:: TASK DETAILS ::
Read the material below and count the lines holding the string "jacketed". Give that count with nothing added.
___ DATA FOR REVIEW ___
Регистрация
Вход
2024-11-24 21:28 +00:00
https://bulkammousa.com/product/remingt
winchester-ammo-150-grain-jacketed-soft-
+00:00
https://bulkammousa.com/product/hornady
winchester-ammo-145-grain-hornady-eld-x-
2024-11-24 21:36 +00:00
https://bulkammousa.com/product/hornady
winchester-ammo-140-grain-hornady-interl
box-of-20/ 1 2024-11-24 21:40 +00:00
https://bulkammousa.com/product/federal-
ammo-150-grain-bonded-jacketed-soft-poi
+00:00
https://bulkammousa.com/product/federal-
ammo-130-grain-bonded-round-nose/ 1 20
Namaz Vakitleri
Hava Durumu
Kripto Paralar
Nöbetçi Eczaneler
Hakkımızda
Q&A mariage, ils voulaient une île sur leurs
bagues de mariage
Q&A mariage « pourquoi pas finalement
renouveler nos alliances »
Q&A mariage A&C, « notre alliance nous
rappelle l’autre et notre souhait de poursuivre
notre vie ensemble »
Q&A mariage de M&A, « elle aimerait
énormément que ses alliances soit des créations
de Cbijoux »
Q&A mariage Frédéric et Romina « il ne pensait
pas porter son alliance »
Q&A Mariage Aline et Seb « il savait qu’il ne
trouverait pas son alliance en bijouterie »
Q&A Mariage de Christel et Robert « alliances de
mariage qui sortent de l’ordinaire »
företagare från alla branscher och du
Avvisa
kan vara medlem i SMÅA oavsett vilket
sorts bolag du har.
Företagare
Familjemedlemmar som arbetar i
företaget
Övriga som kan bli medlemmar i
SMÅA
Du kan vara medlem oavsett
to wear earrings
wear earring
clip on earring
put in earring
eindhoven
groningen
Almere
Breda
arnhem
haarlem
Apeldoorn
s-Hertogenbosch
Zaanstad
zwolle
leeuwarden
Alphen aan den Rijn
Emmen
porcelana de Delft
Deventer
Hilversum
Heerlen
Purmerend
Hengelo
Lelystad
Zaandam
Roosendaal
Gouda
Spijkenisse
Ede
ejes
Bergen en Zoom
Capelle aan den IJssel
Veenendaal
___
___ DATA FOR REVIEW ___
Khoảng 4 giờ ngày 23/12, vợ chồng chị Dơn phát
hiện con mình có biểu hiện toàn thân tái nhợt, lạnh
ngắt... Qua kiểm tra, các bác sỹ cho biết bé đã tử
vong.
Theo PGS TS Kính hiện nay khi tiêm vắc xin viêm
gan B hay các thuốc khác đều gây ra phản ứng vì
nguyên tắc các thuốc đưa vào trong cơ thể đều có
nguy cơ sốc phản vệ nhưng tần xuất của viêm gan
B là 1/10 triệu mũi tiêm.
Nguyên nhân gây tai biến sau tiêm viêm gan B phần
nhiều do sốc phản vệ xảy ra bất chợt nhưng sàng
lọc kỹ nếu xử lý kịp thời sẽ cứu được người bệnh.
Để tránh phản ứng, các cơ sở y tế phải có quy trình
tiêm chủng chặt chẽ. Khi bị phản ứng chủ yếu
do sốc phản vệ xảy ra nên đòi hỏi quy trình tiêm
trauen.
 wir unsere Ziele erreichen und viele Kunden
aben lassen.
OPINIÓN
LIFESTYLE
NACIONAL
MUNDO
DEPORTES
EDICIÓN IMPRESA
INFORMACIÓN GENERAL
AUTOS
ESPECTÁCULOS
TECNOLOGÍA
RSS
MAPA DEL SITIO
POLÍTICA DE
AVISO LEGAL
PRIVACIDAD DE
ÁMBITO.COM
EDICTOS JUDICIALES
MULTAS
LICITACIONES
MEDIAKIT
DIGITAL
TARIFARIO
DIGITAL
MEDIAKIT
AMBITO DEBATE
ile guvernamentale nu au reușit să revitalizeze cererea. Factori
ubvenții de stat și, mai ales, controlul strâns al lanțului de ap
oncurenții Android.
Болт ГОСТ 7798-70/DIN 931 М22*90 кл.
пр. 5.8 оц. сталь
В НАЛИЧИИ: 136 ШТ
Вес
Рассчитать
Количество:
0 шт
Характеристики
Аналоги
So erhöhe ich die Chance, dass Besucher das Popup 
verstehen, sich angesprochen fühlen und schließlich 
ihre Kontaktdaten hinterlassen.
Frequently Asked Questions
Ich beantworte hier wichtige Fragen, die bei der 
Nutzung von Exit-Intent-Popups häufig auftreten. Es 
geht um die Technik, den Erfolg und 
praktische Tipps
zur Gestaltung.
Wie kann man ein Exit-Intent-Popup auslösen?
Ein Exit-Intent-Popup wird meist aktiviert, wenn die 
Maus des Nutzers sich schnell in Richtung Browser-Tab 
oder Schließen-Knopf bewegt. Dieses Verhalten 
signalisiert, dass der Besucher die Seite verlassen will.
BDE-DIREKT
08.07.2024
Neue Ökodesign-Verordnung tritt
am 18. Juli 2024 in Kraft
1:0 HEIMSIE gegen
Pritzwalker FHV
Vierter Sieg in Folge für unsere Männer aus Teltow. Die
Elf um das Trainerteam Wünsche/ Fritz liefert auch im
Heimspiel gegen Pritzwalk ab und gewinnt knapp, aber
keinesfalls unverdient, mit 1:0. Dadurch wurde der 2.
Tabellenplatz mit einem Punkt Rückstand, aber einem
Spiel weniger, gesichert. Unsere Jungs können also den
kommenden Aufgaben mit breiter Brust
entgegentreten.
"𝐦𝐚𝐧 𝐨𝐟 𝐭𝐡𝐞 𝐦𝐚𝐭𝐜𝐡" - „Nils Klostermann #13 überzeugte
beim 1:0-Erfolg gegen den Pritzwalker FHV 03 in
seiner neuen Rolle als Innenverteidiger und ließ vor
___
:: EXERCISE RESPONSE ::
2